With a multi-bill of economic measures demanded by the troika now law following a difficult vote in Parliament early Monday, the government is on Tuesday to host an informal summit of eurozone finance ministers who, officials hope, will approve the release of 8.3 billion euros in pending rescue loans.
Late Monday, Finance Minister Yannis Stournaras told reporters he hoped the Eurogroup would “acknowledge the sacrifices of the Greek people,” referring to the new measures.
Security has been tightened for the event, with police banning protests in a large section of the city center for much of the day Tuesday and Wednesday.
In comments Monday, Eurogroup chairman Jeroen Dijsselbloem confirmed that the Eurogroup summit in Athens would set the timetable for dispensing rescue loans to Greece, noting that the next tranche would be just over 8 billion euros. That tranche will be dispensed in sub-tranches over the coming months and on the condition that Greece enforces reforms voted through Parliament, according to a draft report by the troika which was leaked to the media.

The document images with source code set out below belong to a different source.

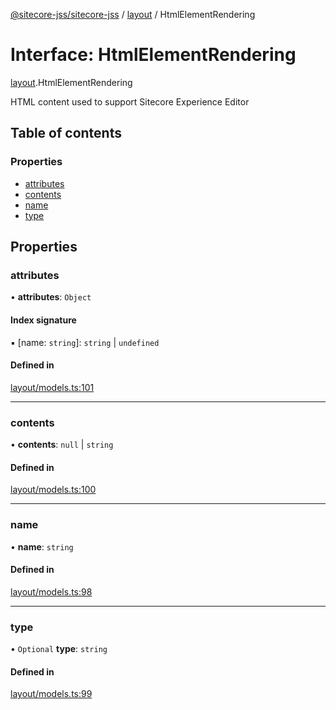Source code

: [@sitecore-jss/sitecore-jss](../README.md) / [layout](../modules/layout.md) / HtmlElementRendering

# Interface: HtmlElementRendering

[layout](../modules/layout.md).HtmlElementRendering

HTML content used to support Sitecore Experience Editor

## Table of contents

### Properties

- [attributes](layout.HtmlElementRendering.md#attributes)
- [contents](layout.HtmlElementRendering.md#contents)
- [name](layout.HtmlElementRendering.md#name)
- [type](layout.HtmlElementRendering.md#type)

## Properties

### attributes

• **attributes**: `Object`

#### Index signature

▪ [name: `string`]: `string` \| `undefined`

#### Defined in

[layout/models.ts:101](https://github.com/Sitecore/jss/blob/695577da/packages/sitecore-jss/src/layout/models.ts#L101)

___

### contents

• **contents**: ``null`` \| `string`

#### Defined in

[layout/models.ts:100](https://github.com/Sitecore/jss/blob/695577da/packages/sitecore-jss/src/layout/models.ts#L100)

___

### name

• **name**: `string`

#### Defined in

[layout/models.ts:98](https://github.com/Sitecore/jss/blob/695577da/packages/sitecore-jss/src/layout/models.ts#L98)

___

### type

• `Optional` **type**: `string`

#### Defined in

[layout/models.ts:99](https://github.com/Sitecore/jss/blob/695577da/packages/sitecore-jss/src/layout/models.ts#L99)
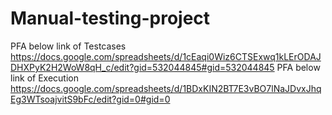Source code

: # Manual-testing-project
PFA below link of Testcases
https://docs.google.com/spreadsheets/d/1cEaqi0Wiz6CTSExwq1kLErODAJDHXPyK2H2WoW8qH_c/edit?gid=532044845#gid=532044845
PFA below link of Execution
https://docs.google.com/spreadsheets/d/1BDxKIN2BT7E3vBO7lNaJDvxJhqEg3WTsoajvitS9bFc/edit?gid=0#gid=0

According to sources, the troika still has reservations on some of the provisions of the multi-bill, including on changes governing the shelf life of fresh milk and on compensation for dismissed civil servants.
However, it appears that the government will not be obliged to impose any new austerity measures that could be politically damaging ahead of elections in May.
The troika’s report underlined Greece’s success in putting its fiscal house in order, confirming predictions of a primary surplus of 2.4 billion euros for 2013, and noted that auditors saw no fiscal gap for this year. However the report predicts a fiscal gap of 2 billion euros for 2015.
Athens is eager for the EC’s statistics service, Eurostat, to confirm Greece’s projected primary surplus without delay so a debate can begin on lightening its debt. However, an International Monetary Fund official, Reza Moghadam, indicated Monday that this discussion would not begin until after the summer.